14.Let A be a 2\times 2 matrix over a field F. Then the set of all matrices of the form f(A), where f is a polynomial over F, is a commutative ring K with identity. If B is a 2\times 2 matrix over K, the determinant of B is then a 2\times 2 matrix over F, of the form f(A).

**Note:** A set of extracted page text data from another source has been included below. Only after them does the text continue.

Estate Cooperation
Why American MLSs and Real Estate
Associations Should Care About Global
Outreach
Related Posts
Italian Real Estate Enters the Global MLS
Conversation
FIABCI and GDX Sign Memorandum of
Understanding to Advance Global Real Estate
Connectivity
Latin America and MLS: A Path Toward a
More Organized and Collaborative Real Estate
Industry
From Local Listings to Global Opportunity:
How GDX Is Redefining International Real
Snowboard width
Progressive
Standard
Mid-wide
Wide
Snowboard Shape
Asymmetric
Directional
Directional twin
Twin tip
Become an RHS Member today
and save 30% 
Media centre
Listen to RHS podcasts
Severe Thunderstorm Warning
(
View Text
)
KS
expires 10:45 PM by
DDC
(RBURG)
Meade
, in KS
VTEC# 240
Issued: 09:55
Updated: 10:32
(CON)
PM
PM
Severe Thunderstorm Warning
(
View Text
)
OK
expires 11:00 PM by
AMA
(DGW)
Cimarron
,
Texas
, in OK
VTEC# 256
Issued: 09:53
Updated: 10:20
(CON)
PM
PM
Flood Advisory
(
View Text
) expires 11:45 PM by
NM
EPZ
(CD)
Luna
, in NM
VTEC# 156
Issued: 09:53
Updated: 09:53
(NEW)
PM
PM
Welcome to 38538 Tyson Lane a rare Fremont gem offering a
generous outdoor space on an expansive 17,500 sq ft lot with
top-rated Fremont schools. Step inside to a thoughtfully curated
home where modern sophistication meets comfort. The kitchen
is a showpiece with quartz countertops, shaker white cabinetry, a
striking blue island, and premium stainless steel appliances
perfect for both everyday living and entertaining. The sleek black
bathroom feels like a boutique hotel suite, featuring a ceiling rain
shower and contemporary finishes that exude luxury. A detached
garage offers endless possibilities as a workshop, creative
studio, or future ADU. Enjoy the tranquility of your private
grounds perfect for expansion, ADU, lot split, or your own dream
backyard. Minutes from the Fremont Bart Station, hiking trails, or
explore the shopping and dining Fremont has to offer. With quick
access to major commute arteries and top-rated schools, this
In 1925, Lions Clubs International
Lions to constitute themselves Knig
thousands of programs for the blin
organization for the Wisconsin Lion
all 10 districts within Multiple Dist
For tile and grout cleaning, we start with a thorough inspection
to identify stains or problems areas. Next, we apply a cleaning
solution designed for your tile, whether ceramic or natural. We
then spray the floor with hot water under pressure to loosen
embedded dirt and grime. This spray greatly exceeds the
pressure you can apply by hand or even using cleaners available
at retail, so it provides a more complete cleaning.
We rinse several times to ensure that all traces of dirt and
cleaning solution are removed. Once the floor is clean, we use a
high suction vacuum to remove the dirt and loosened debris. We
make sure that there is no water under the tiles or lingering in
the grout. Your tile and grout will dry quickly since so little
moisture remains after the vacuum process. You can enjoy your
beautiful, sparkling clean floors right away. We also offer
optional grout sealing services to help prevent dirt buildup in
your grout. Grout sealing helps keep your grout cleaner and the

Suppose I is the 2\times 2 identity matrix over F and that B is the 2\times 2 matrix over K

\displaystyle{B=\begin{bmatrix}A-A_{11}I&-A_{12}I\-A_{21}I&A-A_{22}I\end{bmatrix}.}

Show that \det B=f(A), where f=x^2-(A_{11}+A_{22})x+\det A, and also that f(A)=0.

Solution: We have

\displaystyle{\begin{aligned}\det B&=(A-A_{11}I)(A-A_{22}I)-(A_{12}I)(A_{21}I)\\&=A^2-(A_{11}+A_{22})A+(A_{11}A_{22}-A_{12}A_{21})I\\&=f(A)\end{aligned}}

To show that f(A)=0, notice that

\displaystyle{\begin{aligned}&\qquad A^2-(A_{11}+A_{22})A\\&=\begin{bmatrix}A_{11}^2+A_{12}A_{21}&A_{12}(A_{11}+A_{22})\\A_{21}(A_{11}+A_{22})&A_{12}A_{21}+A_{22}^2\end{bmatrix}-(A_{11}+A_{22})\begin{bmatrix}A_{11}&A_{12}\\A_{21}&A_{22}\end{bmatrix}\\&=\begin{bmatrix}A_{12}A_{21}-A_{11}A_{22}&0\\0&A_{12}A_{21}-A_{11}A_{22}\end{bmatrix}\end{aligned}}

thus f(A)=A^2-(A_{11}+A_{22})A+(A_{11}A_{22}-A_{12}A_{21})I=0.